Lecciones de Caín y Abel: Sumergiéndonos en los matices del amor y la justicia
"Domina al Caín que llevas dentro
11 Este es el mensaje que han oído desde el principio: que nos amemos los unos a los otros. 12 No seamos como Caín, que era del maligno y asesinó a su hermano. ¿Y por qué lo asesinó? Porque sus obras eran malas y las de su hermano eran justas.
1 Juan 3:11-12.
Uno de los principios básicos de la vida cristiana es que debemos amarnos unos a otros. El texto no dice que debamos amar solo a quienes están de acuerdo con nosotros, que siempre nos agradan o que son nuestros mejores amigos.
En nuestro corazón, tenemos a Abel, que siempre desea agradar a Dios ofreciendo lo mejor. Abel ofrece su sacrificio a Dios con la motivación correcta, una motivación piadosa que busca agradar a Dios por encima de todo.
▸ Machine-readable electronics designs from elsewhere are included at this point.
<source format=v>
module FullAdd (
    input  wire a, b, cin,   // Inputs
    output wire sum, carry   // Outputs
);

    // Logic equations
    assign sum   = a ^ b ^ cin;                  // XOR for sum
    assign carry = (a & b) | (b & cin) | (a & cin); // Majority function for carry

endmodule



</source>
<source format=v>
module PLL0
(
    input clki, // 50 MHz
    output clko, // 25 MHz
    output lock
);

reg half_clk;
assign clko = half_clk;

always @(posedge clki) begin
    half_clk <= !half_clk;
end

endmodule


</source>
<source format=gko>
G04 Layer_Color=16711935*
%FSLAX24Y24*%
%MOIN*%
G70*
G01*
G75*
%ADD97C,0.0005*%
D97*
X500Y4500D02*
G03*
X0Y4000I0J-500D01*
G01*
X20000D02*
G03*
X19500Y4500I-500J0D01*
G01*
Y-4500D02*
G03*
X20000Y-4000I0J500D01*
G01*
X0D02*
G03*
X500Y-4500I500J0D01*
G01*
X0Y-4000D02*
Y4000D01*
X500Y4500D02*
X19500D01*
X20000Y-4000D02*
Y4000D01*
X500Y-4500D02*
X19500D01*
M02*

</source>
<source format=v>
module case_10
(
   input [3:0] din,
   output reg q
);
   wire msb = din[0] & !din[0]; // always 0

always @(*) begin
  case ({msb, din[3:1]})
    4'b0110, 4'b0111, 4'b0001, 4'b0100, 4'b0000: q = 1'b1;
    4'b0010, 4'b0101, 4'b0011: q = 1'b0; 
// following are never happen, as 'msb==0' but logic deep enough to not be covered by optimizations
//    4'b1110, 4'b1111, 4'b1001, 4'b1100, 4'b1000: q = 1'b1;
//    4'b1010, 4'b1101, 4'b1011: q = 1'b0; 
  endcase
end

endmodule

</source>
La ofrenda de Abel tenía la fe como elemento principal y, por lo tanto, su motivación agradó completamente a Dios.
Por otro lado, también tenemos a un Caín en nuestro corazón, sugiriendo que ofrezcamos cualquier cosa a Dios, y así queda clara la motivación de nuestro corazón. Caín siempre sugiere malas obras.
El Caín que llevamos dentro necesita ser dominado para que Abel pueda surgir. Caín siempre querrá que hagamos lo que nos agrada, mientras que Abel nos exhortará a hacer, por encima de todo, lo que agrada a Dios. Caín siempre tendrá una motivación egoísta y envidiosa, que puede escalar hasta volverse incontrolable y llegar al extremo de asesinar la belleza de la comunión caracterizada por el amor mutuo.
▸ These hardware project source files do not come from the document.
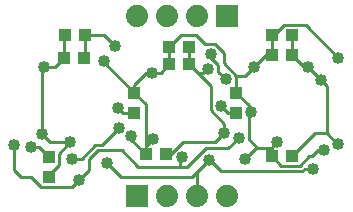
<source format=gbl>
G04 EAGLE Gerber X2 export*
%TF.Part,Single*%
%TF.FileFunction,Other,Bottom Copper*%
%TF.FilePolarity,Positive*%
%TF.GenerationSoftware,Autodesk,EAGLE,8.7.0*%
%TF.CreationDate,2018-03-10T10:11:16Z*%
G75*
%MOMM*%
%FSLAX34Y34*%
%LPD*%
%AMOC8*
5,1,8,0,0,1.08239X$1,22.5*%
G01*
%ADD10R,1.000000X1.100000*%
%ADD11R,1.100000X1.000000*%
%ADD12R,1.879600X1.879600*%
%ADD13C,1.879600*%
%ADD14C,0.254000*%
%ADD15C,1.016000*%


D10*
X39370Y58538D03*
X39370Y41538D03*
D11*
X69460Y142240D03*
X52460Y142240D03*
X245228Y161798D03*
X228228Y161798D03*
D10*
X111506Y95640D03*
X111506Y112640D03*
D11*
X244974Y58928D03*
X227974Y58928D03*
X138294Y60452D03*
X121294Y60452D03*
X244974Y144780D03*
X227974Y144780D03*
D10*
X198120Y95640D03*
X198120Y112640D03*
D11*
X158106Y136652D03*
X141106Y136652D03*
X69714Y161798D03*
X52714Y161798D03*
X158106Y151384D03*
X141106Y151384D03*
D12*
X114300Y25400D03*
D13*
X139700Y25400D03*
X165100Y25400D03*
X190500Y25400D03*
D12*
X190500Y177800D03*
D13*
X165100Y177800D03*
X139700Y177800D03*
X114300Y177800D03*
D14*
X109220Y116840D02*
X111506Y112640D01*
X85598Y136262D02*
X85598Y139700D01*
D15*
X85598Y139700D03*
X109220Y76200D03*
X213360Y134620D03*
X284480Y142240D03*
D14*
X198120Y127000D02*
X198120Y112640D01*
D15*
X127000Y129540D03*
D14*
X121920Y129540D01*
X198120Y112640D02*
X208534Y102226D01*
X208534Y96520D01*
X208534Y73660D01*
X213360Y134620D02*
X223520Y144780D01*
X227974Y144780D01*
X227974Y161544D01*
X228228Y161798D01*
X230058Y161798D01*
X238360Y170100D01*
X256620Y170100D01*
X284480Y142240D01*
X213360Y134620D02*
X205740Y127000D01*
X198120Y127000D01*
D15*
X210232Y96520D03*
D14*
X208534Y96520D01*
D15*
X272246Y63796D03*
D14*
X266858Y63796D01*
X261816Y58754D01*
D15*
X232876Y71162D03*
D14*
X227974Y66260D01*
X227974Y58928D01*
X227974Y66260D02*
X215934Y66260D01*
X208534Y73660D01*
X259970Y58754D02*
X261816Y58754D01*
X259970Y58754D02*
X251842Y50626D01*
X236276Y50626D01*
X227974Y58928D01*
X141106Y151384D02*
X151266Y161544D01*
X163576Y161544D01*
X141106Y151384D02*
X141106Y136652D01*
X133994Y129540D01*
X127000Y129540D01*
X109220Y72526D02*
X121294Y60452D01*
X109220Y72526D02*
X109220Y76200D01*
D15*
X127762Y73406D03*
D14*
X121294Y66938D01*
X121294Y60452D01*
D15*
X205486Y56896D03*
D14*
X214850Y66260D01*
X215934Y66260D01*
X198120Y127000D02*
X187198Y137922D01*
X171450Y153670D02*
X163576Y161544D01*
X171450Y153670D02*
X180256Y153670D01*
X187198Y146728D01*
X187198Y137922D01*
D15*
X57489Y71035D03*
D14*
X47672Y61218D01*
X47672Y51670D01*
X39370Y43368D02*
X39370Y41538D01*
X39370Y43368D02*
X47672Y51670D01*
D15*
X33782Y77724D03*
D14*
X40471Y71035D01*
X57489Y71035D01*
X52460Y161544D02*
X52714Y161798D01*
X52460Y161544D02*
X52460Y142240D01*
X44586Y134366D01*
X35306Y134366D01*
D15*
X35306Y134366D03*
D14*
X33782Y132842D02*
X33782Y77724D01*
X33782Y132842D02*
X35306Y134366D01*
X111506Y112640D02*
X121294Y102852D01*
X121294Y60452D01*
X111506Y112640D02*
X111506Y119126D01*
X121920Y129540D01*
X85598Y138548D02*
X85598Y139700D01*
X85598Y138548D02*
X111506Y112640D01*
D15*
X200152Y74778D03*
D14*
X191414Y66040D01*
X172212Y66040D01*
X156210Y50038D01*
X150622Y50038D01*
X115062Y50038D01*
X101092Y64008D01*
D15*
X152146Y58420D03*
D14*
X150622Y56896D01*
X150622Y50038D01*
X101092Y64008D02*
X80634Y64008D01*
X73500Y56874D01*
X73500Y47582D01*
X33002Y32736D02*
X24590Y41148D01*
X16002Y41148D01*
X65029Y39111D02*
X73500Y47582D01*
X65029Y39111D02*
X58654Y32736D01*
X33002Y32736D01*
X16002Y41148D02*
X10160Y46990D01*
X10160Y68580D01*
D15*
X10160Y68580D03*
X65029Y39111D03*
X88900Y53340D03*
D14*
X165100Y45720D02*
X165100Y25400D01*
D15*
X175260Y55880D03*
D14*
X165100Y45720D01*
X175260Y55880D02*
X175514Y55880D01*
D15*
X262890Y48514D03*
D14*
X262636Y48768D01*
X262890Y48514D02*
X256196Y48514D01*
X253736Y46054D01*
X185340Y46054D01*
X175514Y55880D01*
X165100Y45720D02*
X160528Y41148D01*
X100584Y41148D01*
X88900Y52832D01*
X88900Y53340D01*
D15*
X187960Y78740D03*
X259080Y134620D03*
D14*
X245228Y145034D02*
X245228Y161798D01*
X245228Y145034D02*
X244974Y144780D01*
X255134Y134620D01*
X259080Y134620D01*
X274949Y118751D02*
X274949Y78353D01*
X274949Y118751D02*
X270129Y123571D01*
X259080Y134620D01*
D15*
X270129Y123571D03*
D14*
X274949Y78353D02*
X283707Y69596D01*
X283972Y69596D01*
D15*
X283972Y69596D03*
D14*
X274949Y78353D02*
X264399Y78353D01*
X244974Y58928D01*
X158106Y136652D02*
X158106Y151384D01*
X187960Y78740D02*
X179832Y70612D01*
X142324Y60452D02*
X138294Y60452D01*
X142324Y60452D02*
X152484Y70612D01*
X179832Y70612D01*
X165667Y129091D02*
X158106Y136652D01*
X165667Y129091D02*
X176377Y118381D01*
X176377Y98128D01*
X187960Y86545D02*
X187960Y78740D01*
X187960Y86545D02*
X176377Y98128D01*
X170239Y129091D02*
X165667Y129091D01*
X170239Y129091D02*
X174244Y133096D01*
D15*
X174244Y133096D03*
D14*
X39370Y58538D02*
X30852Y67056D01*
X23876Y67056D01*
D15*
X23876Y67056D03*
D14*
X59182Y56896D02*
X67056Y56896D01*
D15*
X59182Y56896D03*
X98298Y82520D03*
D14*
X84358Y68580D01*
X78740Y68580D01*
X67056Y56896D01*
D15*
X94996Y152400D03*
D14*
X85598Y161798D01*
X69714Y161798D01*
X69714Y142494D01*
X69460Y142240D01*
D15*
X97459Y99999D03*
D14*
X101819Y95640D01*
X111506Y95640D01*
X191262Y95640D02*
X198120Y95640D01*
X191262Y95640D02*
X185302Y101600D01*
X184759Y101600D01*
D15*
X184759Y101600D03*
X189094Y124172D03*
X176784Y145288D03*
D14*
X182626Y130640D02*
X189094Y124172D01*
X182626Y130640D02*
X182626Y136568D01*
X176784Y142410D02*
X176784Y145288D01*
X176784Y142410D02*
X182626Y136568D01*
M02*

</source>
Nuestra tendencia es que Caín siempre se salga con la suya, ya que nuestro corazón se inclina en esa dirección. "Porque de adentro, del corazón de las personas, salen los malos pensamientos, la inmoralidad sexual, los robos, los homicidios", Marcos 7:21.
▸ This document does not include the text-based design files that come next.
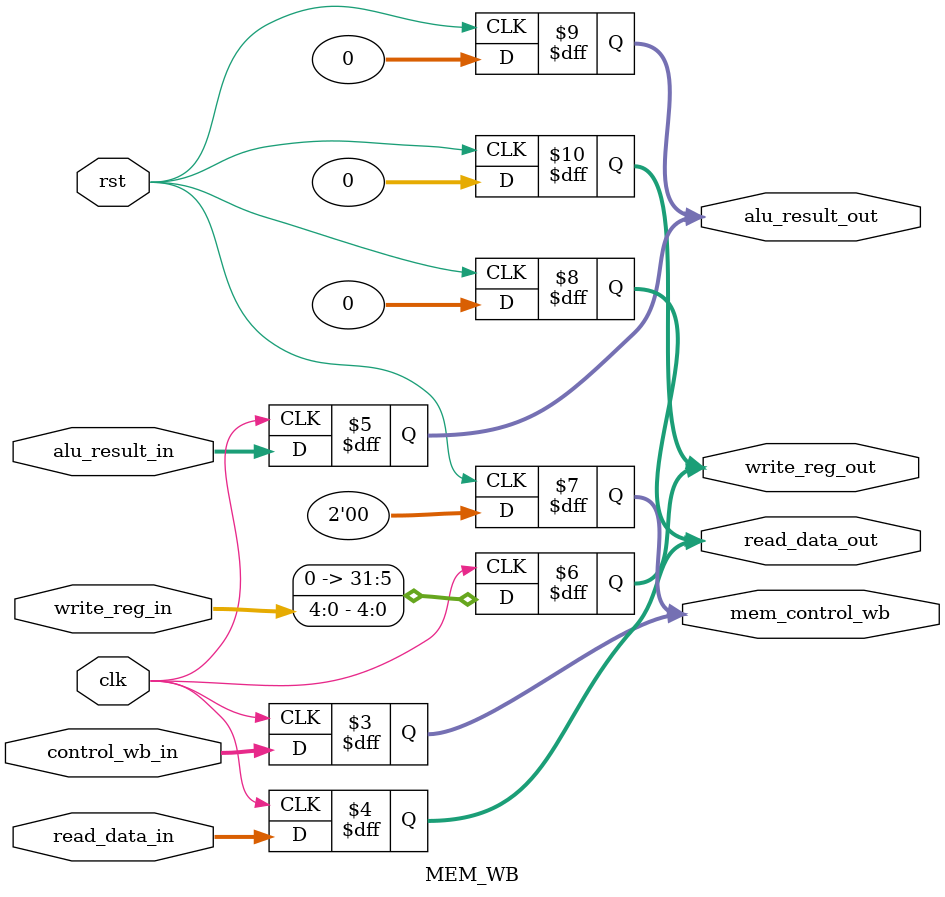
<source format=v>
module 	MEM_WB(
				input clk, rst,
				input wire [1:0] control_wb_in,
				input wire [31:0] read_data_in,
				input wire [31:0] alu_result_in,
				input wire [4:0] write_reg_in,

				output reg [1:0] mem_control_wb,
				output reg [31:0] read_data_out,
				output reg [31:0] alu_result_out,
				output reg [31:0] write_reg_out
			);

always @ (posedge rst)
begin
	mem_control_wb <= 0;
	read_data_out <= 0;
	alu_result_out <= 0;
	write_reg_out <= 0;
end

always@(posedge clk )
begin
	mem_control_wb <= control_wb_in;
	read_data_out <= read_data_in;
	alu_result_out <= alu_result_in;
	write_reg_out <= write_reg_in;
end

endmodule
</source>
Antes de verbalizar o expresar cualquier pensamiento de tu corazón, piensa cuidadosamente si es Abel o Caín quien está al mando. Si es Abel, Dios estará complacido, porque Él sabe muy bien lo que surge de nuestro corazón. Si es Caín, el desastre será total y terminará en el asesinato de la comunión, causando enormes daños y dejando marcas que tal vez nunca se borren y pérdidas que tal vez nunca se recuperen."